De l’ère Homère

Je suis toujours ce que je vais devenir. Georges Perros

Dans l’esprit de ce travail s’immisce le fascisme, l’Empire et ses colonies, les guerres de libération, l’URSS et le Politburo, le dollar et l’Amérique,
la peur des hivers nucléaires, le sexe et les sexes, la lecture du journal paternel l’Humanité, les pages couleur du Petit Larousse, les aventures des Pieds nickelés, les scoops de Paris-Match, les films de série B, la lecture de Pif gadgets, le Mai 68, les années fric, la force tranquille d’une génération, la chute du mur de Berlin, le beurre et l’argent du beurre et le cul de la crémière, les Baba, les Bobo et tant d’autres choses inavouables ou belles d’un siècle si cruel.
Fragments d’images et sons d’enfance, humus de mon éducation élevé au cœur des trente glorieuses.
Radio TSF. Le plan Marshall. L’Indochine et Yvette Horner, la guerre d’ Algérie, l’école primaire et le Tour de France de Louison Bobet,
l’apparition de la télévision et en tête de gondole dans cet écran de la reconstruction l’inimitable Général De Gaulle.

Epoque révolue.
Je pense à mon père, à ma mère, à leurs rêves de 36 et ceux lointains du grand-père gazé et rescapé d’une guerre.

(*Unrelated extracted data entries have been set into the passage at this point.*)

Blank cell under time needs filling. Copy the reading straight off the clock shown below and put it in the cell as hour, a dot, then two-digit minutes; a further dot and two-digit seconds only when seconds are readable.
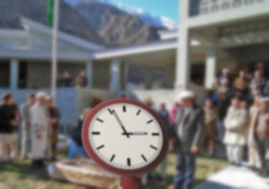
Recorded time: 2.56
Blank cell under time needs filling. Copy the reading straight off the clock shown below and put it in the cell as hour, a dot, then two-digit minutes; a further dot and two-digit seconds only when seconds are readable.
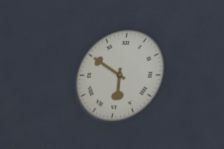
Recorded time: 5.50
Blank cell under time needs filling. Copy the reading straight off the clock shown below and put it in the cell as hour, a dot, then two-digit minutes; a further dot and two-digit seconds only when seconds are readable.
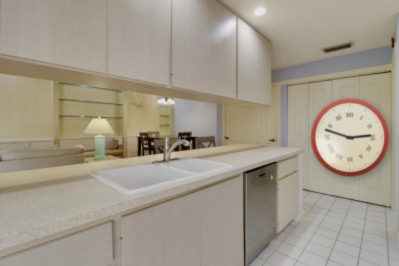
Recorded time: 2.48
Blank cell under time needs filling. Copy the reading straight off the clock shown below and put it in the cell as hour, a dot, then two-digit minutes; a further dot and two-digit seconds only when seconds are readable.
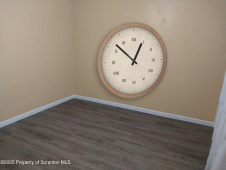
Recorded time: 12.52
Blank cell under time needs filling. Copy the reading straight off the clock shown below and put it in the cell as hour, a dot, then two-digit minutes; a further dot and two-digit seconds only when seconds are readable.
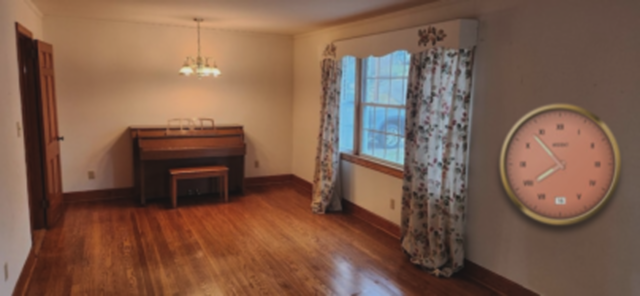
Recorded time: 7.53
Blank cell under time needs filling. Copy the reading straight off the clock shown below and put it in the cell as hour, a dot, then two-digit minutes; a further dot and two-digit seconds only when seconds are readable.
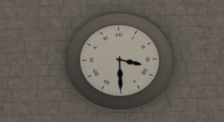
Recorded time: 3.30
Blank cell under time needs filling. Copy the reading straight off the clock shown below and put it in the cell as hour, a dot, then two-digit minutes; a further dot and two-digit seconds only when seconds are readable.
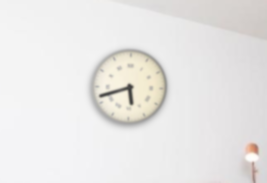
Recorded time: 5.42
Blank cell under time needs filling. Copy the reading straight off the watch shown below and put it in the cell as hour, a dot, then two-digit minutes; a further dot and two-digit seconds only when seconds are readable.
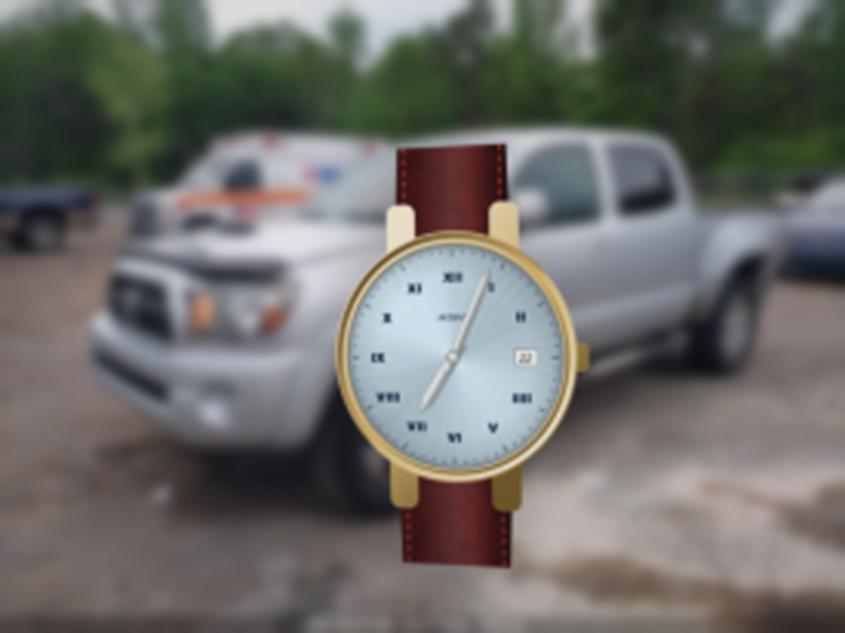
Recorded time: 7.04
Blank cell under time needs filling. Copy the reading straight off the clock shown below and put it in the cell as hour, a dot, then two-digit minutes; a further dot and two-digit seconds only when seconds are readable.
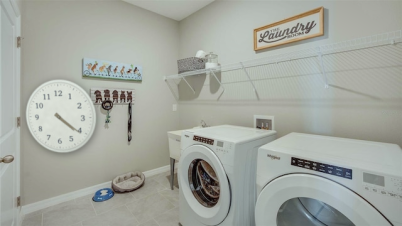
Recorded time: 4.21
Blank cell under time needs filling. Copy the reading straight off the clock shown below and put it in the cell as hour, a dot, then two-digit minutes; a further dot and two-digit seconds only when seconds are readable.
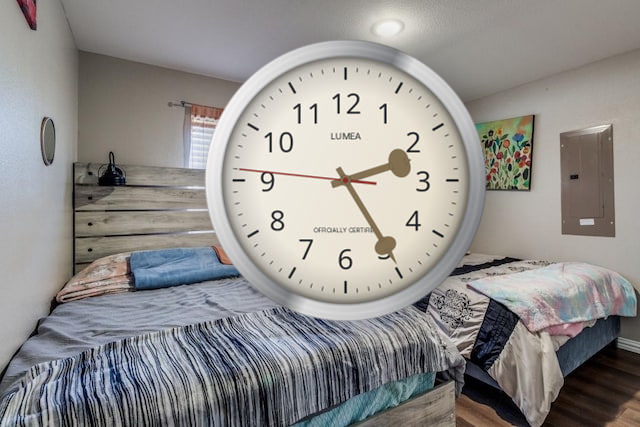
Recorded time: 2.24.46
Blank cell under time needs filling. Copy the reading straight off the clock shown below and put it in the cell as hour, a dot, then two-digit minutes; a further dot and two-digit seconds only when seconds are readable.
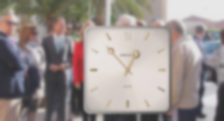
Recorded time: 12.53
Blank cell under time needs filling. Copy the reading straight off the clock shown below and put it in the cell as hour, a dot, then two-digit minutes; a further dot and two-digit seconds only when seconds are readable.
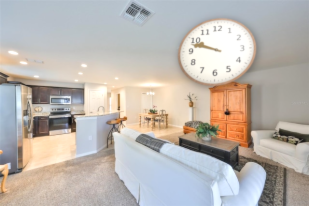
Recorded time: 9.48
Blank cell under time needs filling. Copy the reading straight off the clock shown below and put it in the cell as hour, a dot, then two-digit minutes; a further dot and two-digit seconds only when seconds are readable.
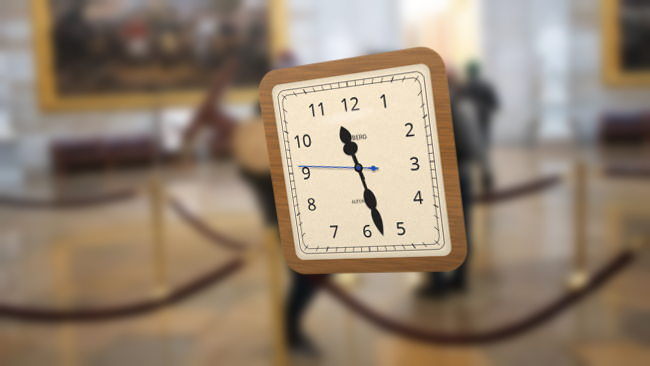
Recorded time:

Sacré programme. Sacré tableau. Du réalisme socialiste aux théories des béni-oui-oui du minimalisme, l’art s’acoquine aux marchés financiers et oublie d’inquiéter.
Business is business.
Où suis-je dans ce misérable potage devenu industrie?

Aujourd’hui tout est beauté et l’art s’évapore.
Je griffonne à changer sans fin l’histoire d’une histoire.

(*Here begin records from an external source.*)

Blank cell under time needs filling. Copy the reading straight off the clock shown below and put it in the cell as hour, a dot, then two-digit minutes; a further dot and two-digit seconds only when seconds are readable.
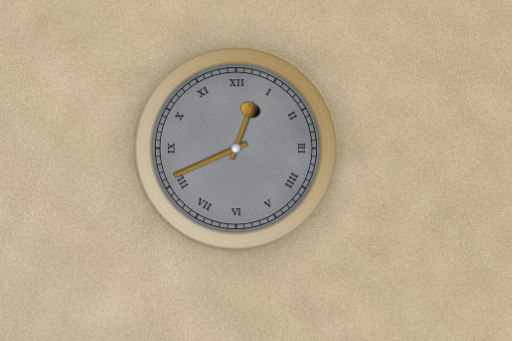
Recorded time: 12.41
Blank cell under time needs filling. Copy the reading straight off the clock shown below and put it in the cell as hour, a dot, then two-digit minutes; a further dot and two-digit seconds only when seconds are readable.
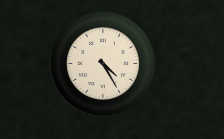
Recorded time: 4.25
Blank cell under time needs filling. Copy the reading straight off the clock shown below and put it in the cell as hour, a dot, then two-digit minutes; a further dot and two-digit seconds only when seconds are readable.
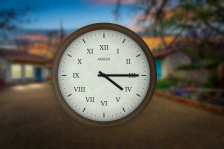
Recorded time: 4.15
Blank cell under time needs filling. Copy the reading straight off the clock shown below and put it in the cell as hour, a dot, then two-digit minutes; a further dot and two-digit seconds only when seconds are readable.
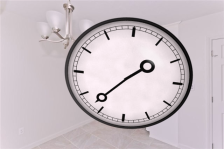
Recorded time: 1.37
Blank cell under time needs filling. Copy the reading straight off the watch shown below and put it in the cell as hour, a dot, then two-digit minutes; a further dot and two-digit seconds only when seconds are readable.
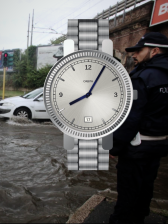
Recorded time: 8.05
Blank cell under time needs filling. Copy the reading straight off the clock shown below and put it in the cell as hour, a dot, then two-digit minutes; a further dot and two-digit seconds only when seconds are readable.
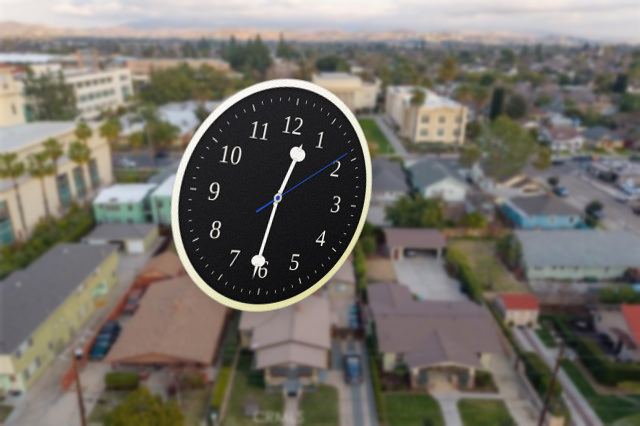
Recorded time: 12.31.09
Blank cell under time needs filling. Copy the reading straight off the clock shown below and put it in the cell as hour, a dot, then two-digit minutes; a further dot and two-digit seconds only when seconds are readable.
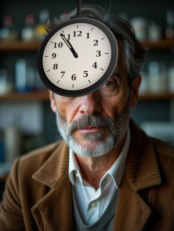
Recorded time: 10.54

Il faut que je change d’air, d’Ère. J’enfile, contraint, l’hypocrisie de mes désespoirs et gobe, sans histoire, un ramassis d’histoires. Marcher dans l’ailleurs. J’arrive cahin-caha, au delà du milieu de ma vie, sans amertume aucune.
La chose est rapide. La mort est certaine.
De mes amours et de leurs blessures, j’emmagasine dans ce passé simple le carburant de mes inclinaisons et le fardeau de mes doutes.

J’érotise ma vie.
Rêver le temps, rêver la vie pour la construire.
J’imprime, pêle-mêle sur le papier, ces errements vagabonds.
Je partage le tréfonds de mes incertitudes.
Je fais le lit de ma vie en me construisant d’éphémères géographies. Donner à l’autre la peau et la chair de mes vagabondages.

Exister.
La poésie tourmente le réel.

De l’Ère Homère m’incite à m’évader de mes assuétudes, à me projeter dans une odyssée fut-elle fictionnelle ou abracadabrante. C’est mon navire dérivant, désirant, dévorant.
Il me naufrage sur les rives inconnues d’étrangères mythologies.
Elles conduisent l’imaginaire de mes désordres et le socle enfoui de mes rêves au seuil d’hypothétiques lucidités.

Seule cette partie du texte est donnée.